Most of time, my rsh cycle is general OK, we could get following logs from rshd:
Aug 19 04:36:34 shmm500 authpriv.info in.rshd[21343]: connect from 172.17.0.40 (172.17.0.40)
Aug 19 04:36:34 shmm500 auth.info rshd[21344]: root@172.17.0.40 as root: cmd='echo 481'
While for some error case, the rsh could success but there are several seconds delay, see the following timestamp:
Aug 19 04:12:24 shmm500 authpriv.info in.rshd[17968]: connect from 172.17.0.40 (172.17.0.40)
Aug 19 04:12:27 shmm500 auth.info rshd[17972]: root@172.17.0.40 as root: cmd='echo 18'
I also found that, for most normal case, the PID increased by 1, while for most error case, PID increasd by 4, see the PID in above logs, seems rshd forks some processes. So would you provide any explanation for why rshd took these several seconds and PID increase.

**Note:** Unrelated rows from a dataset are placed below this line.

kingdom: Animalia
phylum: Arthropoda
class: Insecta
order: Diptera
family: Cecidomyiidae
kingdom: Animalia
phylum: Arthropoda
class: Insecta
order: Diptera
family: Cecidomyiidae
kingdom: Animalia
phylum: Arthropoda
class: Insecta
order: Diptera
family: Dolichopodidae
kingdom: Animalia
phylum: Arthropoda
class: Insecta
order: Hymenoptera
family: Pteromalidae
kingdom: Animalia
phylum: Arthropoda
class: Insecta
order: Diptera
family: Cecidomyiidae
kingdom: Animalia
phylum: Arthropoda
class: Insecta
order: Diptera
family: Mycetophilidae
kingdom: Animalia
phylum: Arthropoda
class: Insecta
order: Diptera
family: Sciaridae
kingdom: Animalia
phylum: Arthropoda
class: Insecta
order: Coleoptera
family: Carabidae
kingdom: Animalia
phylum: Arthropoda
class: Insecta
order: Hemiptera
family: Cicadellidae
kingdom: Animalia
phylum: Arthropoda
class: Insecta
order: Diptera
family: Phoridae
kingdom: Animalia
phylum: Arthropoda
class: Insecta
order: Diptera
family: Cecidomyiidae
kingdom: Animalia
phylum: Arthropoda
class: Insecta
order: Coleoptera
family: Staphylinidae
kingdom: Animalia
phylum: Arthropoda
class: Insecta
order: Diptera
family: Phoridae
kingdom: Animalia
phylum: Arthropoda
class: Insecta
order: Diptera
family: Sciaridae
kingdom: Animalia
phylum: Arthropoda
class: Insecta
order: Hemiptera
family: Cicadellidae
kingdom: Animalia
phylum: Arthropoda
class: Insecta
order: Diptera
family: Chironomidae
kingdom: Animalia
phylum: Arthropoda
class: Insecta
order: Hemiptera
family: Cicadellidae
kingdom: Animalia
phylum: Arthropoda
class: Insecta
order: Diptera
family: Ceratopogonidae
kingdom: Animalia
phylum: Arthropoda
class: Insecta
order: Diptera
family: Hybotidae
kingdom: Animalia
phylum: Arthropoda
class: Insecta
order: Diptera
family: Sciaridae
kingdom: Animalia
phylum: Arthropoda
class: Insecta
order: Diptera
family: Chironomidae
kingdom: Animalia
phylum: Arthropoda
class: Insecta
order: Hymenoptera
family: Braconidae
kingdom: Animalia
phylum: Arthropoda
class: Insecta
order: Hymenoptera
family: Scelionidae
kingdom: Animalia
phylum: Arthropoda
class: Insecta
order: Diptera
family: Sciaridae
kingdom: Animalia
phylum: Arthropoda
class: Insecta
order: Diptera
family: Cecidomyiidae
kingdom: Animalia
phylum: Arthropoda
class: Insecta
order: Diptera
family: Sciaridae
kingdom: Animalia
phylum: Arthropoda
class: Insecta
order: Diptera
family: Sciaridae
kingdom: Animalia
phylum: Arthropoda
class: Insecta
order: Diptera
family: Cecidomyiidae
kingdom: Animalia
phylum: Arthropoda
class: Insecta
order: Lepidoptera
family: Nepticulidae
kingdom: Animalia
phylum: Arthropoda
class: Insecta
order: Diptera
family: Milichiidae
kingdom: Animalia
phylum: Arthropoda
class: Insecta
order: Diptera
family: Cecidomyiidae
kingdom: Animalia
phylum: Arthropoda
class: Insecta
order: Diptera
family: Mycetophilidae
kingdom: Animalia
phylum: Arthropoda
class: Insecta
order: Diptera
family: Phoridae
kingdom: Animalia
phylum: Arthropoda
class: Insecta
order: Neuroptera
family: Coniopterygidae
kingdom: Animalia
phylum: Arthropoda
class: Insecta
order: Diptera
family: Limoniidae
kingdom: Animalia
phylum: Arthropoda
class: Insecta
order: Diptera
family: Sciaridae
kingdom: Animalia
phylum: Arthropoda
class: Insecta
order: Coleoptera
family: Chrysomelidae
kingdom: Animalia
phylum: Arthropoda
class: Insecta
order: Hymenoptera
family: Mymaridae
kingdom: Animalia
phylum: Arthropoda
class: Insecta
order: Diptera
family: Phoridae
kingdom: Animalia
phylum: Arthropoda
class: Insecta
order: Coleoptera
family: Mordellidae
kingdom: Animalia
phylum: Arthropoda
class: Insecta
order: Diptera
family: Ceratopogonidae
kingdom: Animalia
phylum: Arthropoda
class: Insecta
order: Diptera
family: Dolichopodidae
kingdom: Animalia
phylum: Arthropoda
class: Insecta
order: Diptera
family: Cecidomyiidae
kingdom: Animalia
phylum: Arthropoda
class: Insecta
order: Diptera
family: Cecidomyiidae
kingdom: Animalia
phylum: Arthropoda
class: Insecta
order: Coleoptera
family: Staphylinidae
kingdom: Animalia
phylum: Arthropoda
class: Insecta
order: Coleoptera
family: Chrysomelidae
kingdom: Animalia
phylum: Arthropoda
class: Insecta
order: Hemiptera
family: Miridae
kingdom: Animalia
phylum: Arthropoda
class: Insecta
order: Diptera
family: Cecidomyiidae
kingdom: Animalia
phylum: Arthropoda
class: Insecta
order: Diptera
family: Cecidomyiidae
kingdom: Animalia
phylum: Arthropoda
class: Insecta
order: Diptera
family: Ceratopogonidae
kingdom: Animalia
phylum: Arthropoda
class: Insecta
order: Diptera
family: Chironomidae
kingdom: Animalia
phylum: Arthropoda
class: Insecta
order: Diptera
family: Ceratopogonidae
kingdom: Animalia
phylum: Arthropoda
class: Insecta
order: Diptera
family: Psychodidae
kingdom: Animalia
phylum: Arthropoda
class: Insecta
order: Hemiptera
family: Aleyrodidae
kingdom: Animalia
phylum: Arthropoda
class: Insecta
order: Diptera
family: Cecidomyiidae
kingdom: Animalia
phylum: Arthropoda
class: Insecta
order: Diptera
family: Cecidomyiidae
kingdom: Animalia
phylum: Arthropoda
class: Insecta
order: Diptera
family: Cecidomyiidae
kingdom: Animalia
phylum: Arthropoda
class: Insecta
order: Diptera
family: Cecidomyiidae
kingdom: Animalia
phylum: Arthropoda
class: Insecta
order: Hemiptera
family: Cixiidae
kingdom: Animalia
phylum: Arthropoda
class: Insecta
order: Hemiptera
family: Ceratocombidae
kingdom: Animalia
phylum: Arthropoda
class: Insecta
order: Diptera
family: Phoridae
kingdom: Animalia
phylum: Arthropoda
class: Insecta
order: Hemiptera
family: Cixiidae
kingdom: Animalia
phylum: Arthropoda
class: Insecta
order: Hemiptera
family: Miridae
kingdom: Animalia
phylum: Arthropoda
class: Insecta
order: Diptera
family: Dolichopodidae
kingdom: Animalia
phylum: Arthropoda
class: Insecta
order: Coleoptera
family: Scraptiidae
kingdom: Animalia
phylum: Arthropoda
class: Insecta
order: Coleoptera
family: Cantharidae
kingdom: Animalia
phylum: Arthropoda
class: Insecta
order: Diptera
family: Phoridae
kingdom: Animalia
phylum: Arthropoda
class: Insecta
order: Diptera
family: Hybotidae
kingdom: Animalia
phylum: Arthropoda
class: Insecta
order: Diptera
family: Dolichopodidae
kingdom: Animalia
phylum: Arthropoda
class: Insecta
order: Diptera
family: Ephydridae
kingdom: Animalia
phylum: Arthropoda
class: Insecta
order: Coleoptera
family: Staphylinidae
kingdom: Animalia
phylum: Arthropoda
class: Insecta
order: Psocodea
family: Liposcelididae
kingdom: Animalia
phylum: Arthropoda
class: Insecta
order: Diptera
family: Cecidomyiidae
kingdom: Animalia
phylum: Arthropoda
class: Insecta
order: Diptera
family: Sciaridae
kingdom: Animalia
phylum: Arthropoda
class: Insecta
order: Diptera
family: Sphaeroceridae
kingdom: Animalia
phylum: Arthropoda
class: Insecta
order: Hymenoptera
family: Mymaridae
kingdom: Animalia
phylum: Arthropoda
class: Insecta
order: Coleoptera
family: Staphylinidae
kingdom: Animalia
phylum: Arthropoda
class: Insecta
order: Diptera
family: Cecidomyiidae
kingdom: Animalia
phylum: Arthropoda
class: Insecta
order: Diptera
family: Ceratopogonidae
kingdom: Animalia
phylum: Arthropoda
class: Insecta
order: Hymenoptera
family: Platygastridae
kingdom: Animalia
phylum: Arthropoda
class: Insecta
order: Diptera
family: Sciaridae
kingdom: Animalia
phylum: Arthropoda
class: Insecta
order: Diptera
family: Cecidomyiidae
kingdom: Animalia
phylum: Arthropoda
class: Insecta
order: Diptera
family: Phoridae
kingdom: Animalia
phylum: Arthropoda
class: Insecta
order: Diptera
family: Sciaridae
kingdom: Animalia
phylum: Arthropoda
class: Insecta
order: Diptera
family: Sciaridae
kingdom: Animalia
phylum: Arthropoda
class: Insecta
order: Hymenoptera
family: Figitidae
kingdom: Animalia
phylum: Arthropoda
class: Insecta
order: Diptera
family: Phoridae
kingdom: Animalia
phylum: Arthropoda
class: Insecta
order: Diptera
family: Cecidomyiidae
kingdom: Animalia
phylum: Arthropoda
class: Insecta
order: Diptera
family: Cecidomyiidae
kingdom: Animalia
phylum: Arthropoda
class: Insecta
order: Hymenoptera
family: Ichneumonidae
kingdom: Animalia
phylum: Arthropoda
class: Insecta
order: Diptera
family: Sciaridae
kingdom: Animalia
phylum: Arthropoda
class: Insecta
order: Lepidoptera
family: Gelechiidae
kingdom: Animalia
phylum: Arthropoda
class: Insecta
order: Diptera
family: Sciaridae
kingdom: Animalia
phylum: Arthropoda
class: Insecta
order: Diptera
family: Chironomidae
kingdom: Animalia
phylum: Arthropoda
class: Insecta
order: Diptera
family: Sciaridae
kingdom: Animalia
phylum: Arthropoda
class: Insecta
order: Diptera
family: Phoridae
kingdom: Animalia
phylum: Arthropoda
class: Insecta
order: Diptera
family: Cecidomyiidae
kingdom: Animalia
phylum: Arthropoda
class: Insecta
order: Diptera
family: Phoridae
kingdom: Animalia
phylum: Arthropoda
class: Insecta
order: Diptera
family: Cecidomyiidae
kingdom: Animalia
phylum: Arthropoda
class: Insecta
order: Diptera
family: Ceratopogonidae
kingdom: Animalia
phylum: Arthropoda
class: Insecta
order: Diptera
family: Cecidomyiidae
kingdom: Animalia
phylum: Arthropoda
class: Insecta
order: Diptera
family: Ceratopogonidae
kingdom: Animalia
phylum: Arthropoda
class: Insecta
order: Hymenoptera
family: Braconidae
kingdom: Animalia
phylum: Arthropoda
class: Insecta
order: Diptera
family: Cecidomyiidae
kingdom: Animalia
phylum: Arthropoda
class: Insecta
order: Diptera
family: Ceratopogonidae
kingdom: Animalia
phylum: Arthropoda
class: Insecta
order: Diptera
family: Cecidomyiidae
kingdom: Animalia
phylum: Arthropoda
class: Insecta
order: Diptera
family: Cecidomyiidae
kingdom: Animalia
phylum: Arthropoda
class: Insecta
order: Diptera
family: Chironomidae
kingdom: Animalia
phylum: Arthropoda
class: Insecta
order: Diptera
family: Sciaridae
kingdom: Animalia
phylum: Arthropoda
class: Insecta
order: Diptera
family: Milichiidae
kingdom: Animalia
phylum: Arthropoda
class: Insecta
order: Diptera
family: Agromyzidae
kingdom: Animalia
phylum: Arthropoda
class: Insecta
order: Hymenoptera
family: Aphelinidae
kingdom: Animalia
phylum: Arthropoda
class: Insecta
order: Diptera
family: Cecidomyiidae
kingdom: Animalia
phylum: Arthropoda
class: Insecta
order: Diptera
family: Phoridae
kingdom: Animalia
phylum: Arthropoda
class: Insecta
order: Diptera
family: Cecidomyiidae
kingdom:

Our rsh is the old rsh, not ssh, I'm not sure, but seems the rsh is from netkit. And this is an embedded board with busybox, no strace/pstack. For client side, I just 'rsh 172.17.0.8 pwd', not hostname is used.
Answer the question by myself:
This issue was caused by a frame loss. Either SYN or SYN+ACK in 3-way handshake was dropped at a rare rate for some reason, anyway the client peer didn't get the SYN+ACK within in 3 seconds timeout(this timeout is hardcoded in Linux kernel), then the connect() resent SYN again, and usually successful at the second try.
From the viewpoint of application, we got 3 seconds delay, or even 6 seconds if it failed at the second try.
Other relevant information:
The first log is from tcpd(aka tcp wrapper)
Aug 19 04:36:34 shmm500 authpriv.info in.rshd[21343]: connect from 172.17.0.40 (172.17.0.40)
The second log is from rshd in netkit 0.17
Aug 19 04:36:34 shmm500 auth.info rshd[21344]: root@172.17.0.40 as root: cmd='echo 481'
rsh need two tcp connections, the first is from rsh client to rshd, and the second tcp connection is from rshd to rsh client, which means the rshd is the tcp client. And my issue is frame loss on the second tcp connection.